It is important to have a good forecast for this cost
since unexpected events can trigger it to a very
high level. In this research we present a statistical
factor model to forecast the maintenance cost for
the coming month. One of the factors is the expected number of unplanned (due to failure) maintenance interventions. We introduce a Bayesian
model for the failure rate of the equipment, which
is input to the cost forecasting model. The importance of equipment reliability and prediction in the
commercial nuclear power plant is presented
along with applicable governmental and industry
organization requirements. A detailed statistical
analysis is performed on a set of maintenance cost
and failure data gathered at STPNOC. The paper
will appear in the Nuclear Engineering and Design journal in 2006.
Operational Level Models and Methods for
Risk Informed Nuclear Asset Management: In
this research, we model and solve the problem of
choosing a maintenance policy for a single item,
from a particular class of policies, that minimizes
total expected cost over a finite horizon. We optimize the replacement time for a system that fails
according to an increasing failure-rate distribution.
Our work is applied to a system at STPNOC. We
developed a computational algorithm that solves
the problem of finding the optimal preventive
maintenance time and implemented it at STPNOC
by creating an Excel-based add-in. The paper
appeared in the ANS, PSA 2005 Proceedings.

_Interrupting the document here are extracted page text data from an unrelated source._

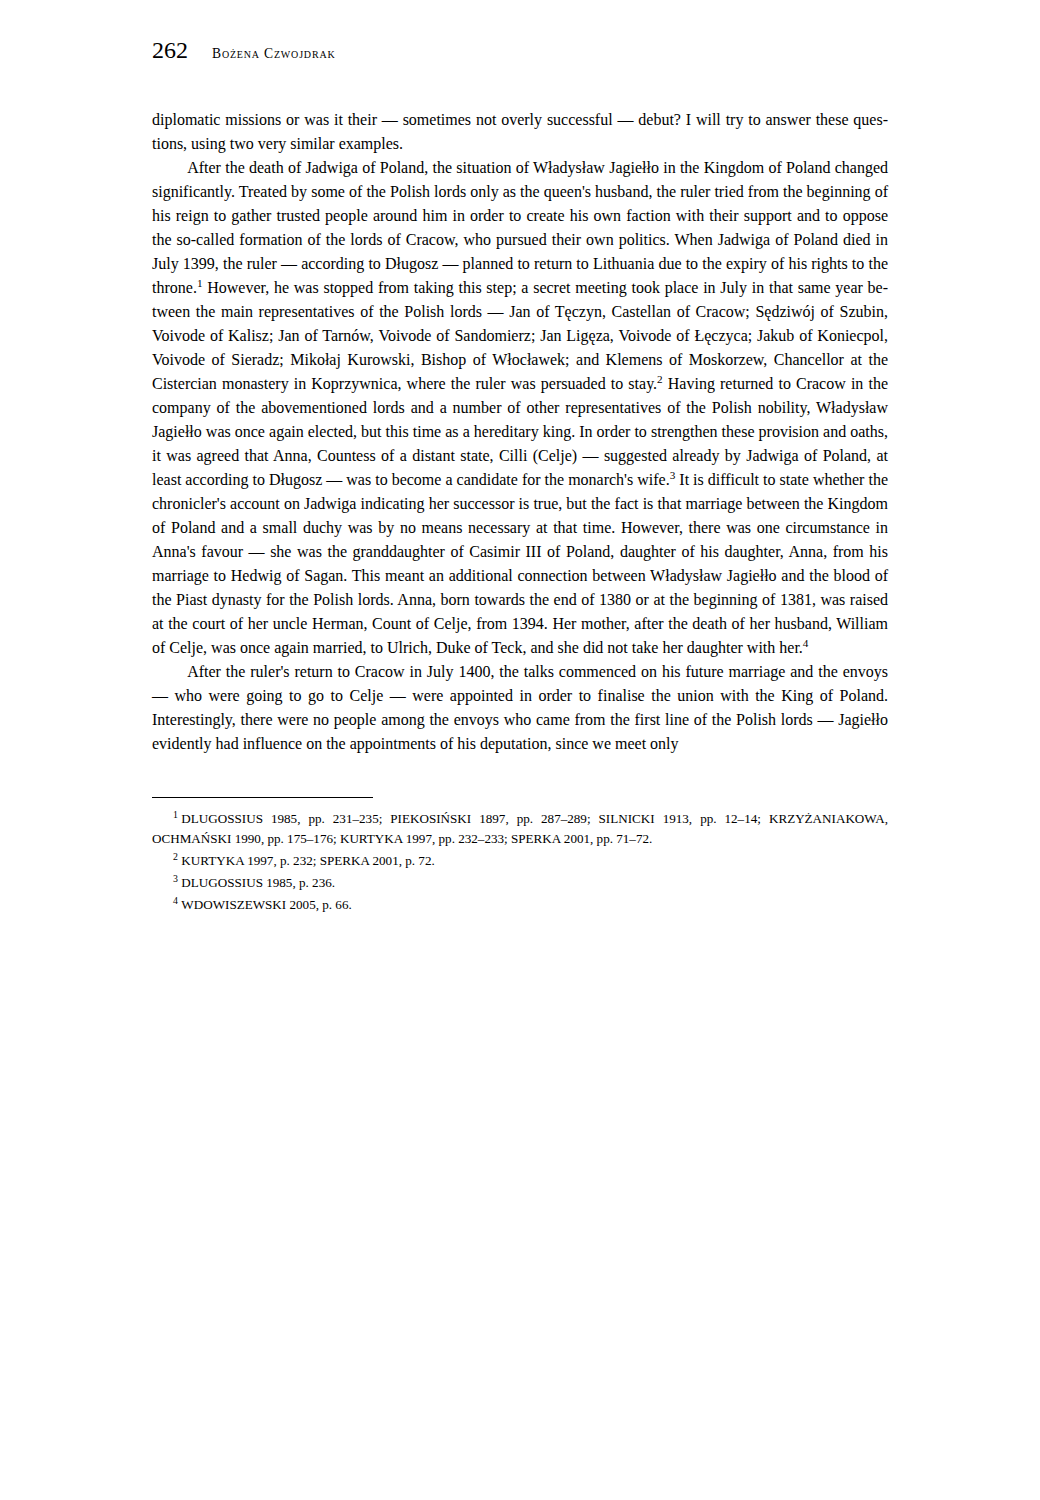262 Bożena Czwojdrak
diplomatic missions or was it their — sometimes not overly successful — debut? I will try to answer these questions, using two very similar examples.
After the death of Jadwiga of Poland, the situation of Władysław Jagiełło in the Kingdom of Poland changed significantly. Treated by some of the Polish lords only as the queen's husband, the ruler tried from the beginning of his reign to gather trusted people around him in order to create his own faction with their support and to oppose the so-called formation of the lords of Cracow, who pursued their own politics. When Jadwiga of Poland died in July 1399, the ruler — according to Długosz — planned to return to Lithuania due to the expiry of his rights to the throne.1 However, he was stopped from taking this step; a secret meeting took place in July in that same year between the main representatives of the Polish lords — Jan of Tęczyn, Castellan of Cracow; Sędziwój of Szubin, Voivode of Kalisz; Jan of Tarnów, Voivode of Sandomierz; Jan Ligęza, Voivode of Łęczyca; Jakub of Koniecpol, Voivode of Sieradz; Mikołaj Kurowski, Bishop of Włocławek; and Klemens of Moskorzew, Chancellor at the Cistercian monastery in Koprzywnica, where the ruler was persuaded to stay.2 Having returned to Cracow in the company of the abovementioned lords and a number of other representatives of the Polish nobility, Władysław Jagiełło was once again elected, but this time as a hereditary king. In order to strengthen these provision and oaths, it was agreed that Anna, Countess of a distant state, Cilli (Celje) — suggested already by Jadwiga of Poland, at least according to Długosz — was to become a candidate for the monarch's wife.3 It is difficult to state whether the chronicler's account on Jadwiga indicating her successor is true, but the fact is that marriage between the Kingdom of Poland and a small duchy was by no means necessary at that time. However, there was one circumstance in Anna's favour — she was the granddaughter of Casimir III of Poland, daughter of his daughter, Anna, from his marriage to Hedwig of Sagan. This meant an additional connection between Władysław Jagiełło and the blood of the Piast dynasty for the Polish lords. Anna, born towards the end of 1380 or at the beginning of 1381, was raised at the court of her uncle Herman, Count of Celje, from 1394. Her mother, after the death of her husband, William of Celje, was once again married, to Ulrich, Duke of Teck, and she did not take her daughter with her.4
After the ruler's return to Cracow in July 1400, the talks commenced on his future marriage and the envoys — who were going to go to Celje — were appointed in order to finalise the union with the King of Poland. Interestingly, there were no people among the envoys who came from the first line of the Polish lords — Jagiełło evidently had influence on the appointments of his deputation, since we meet only
1 DLUGOSSIUS 1985, pp. 231–235; PIEKOSIŃSKI 1897, pp. 287–289; SILNICKI 1913, pp. 12–14; KRZYŻANIAKOWA, OCHMAŃSKI 1990, pp. 175–176; KURTYKA 1997, pp. 232–233; SPERKA 2001, pp. 71–72.
2 KURTYKA 1997, p. 232; SPERKA 2001, p. 72.
3 DLUGOSSIUS 1985, p. 236.
4 WDOWISZEWSKI 2005, p. 66.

Optimal Preventive Maintenance Under
Decision Dependent Uncertainty: We analyze a system of N components with dependent
failure times. The goal is to obtain the optimal
block replacement interval (different for each
component) over a finite horizon that minimizes
the expected total maintenance cost. Our model
captures the change in the future joint failure time
distribution due to selecting a particular preventative maintenance action. The paper appeared in
ICONE14 2006 Proceedings.
Ongoing and Future Projects
Bayesian Nonparametric Modeling of Failure Times and Cost Parameters: Typically,
the mathematical modeling of failure times are
based on parametric models. These models fail to
capture the true underlying relationships in the
data; indeed, under a parametric assumption, the
hazard rates are treated as unimodal and skewed,
which, we show, is incorrect. Importantly, assuming an increasing failure rate, is way off the mark
in the present context. Since hazard and cost estimates are important from a risk management perspective, potentially gross errors, resulting from
purely parametric models, can be obviated.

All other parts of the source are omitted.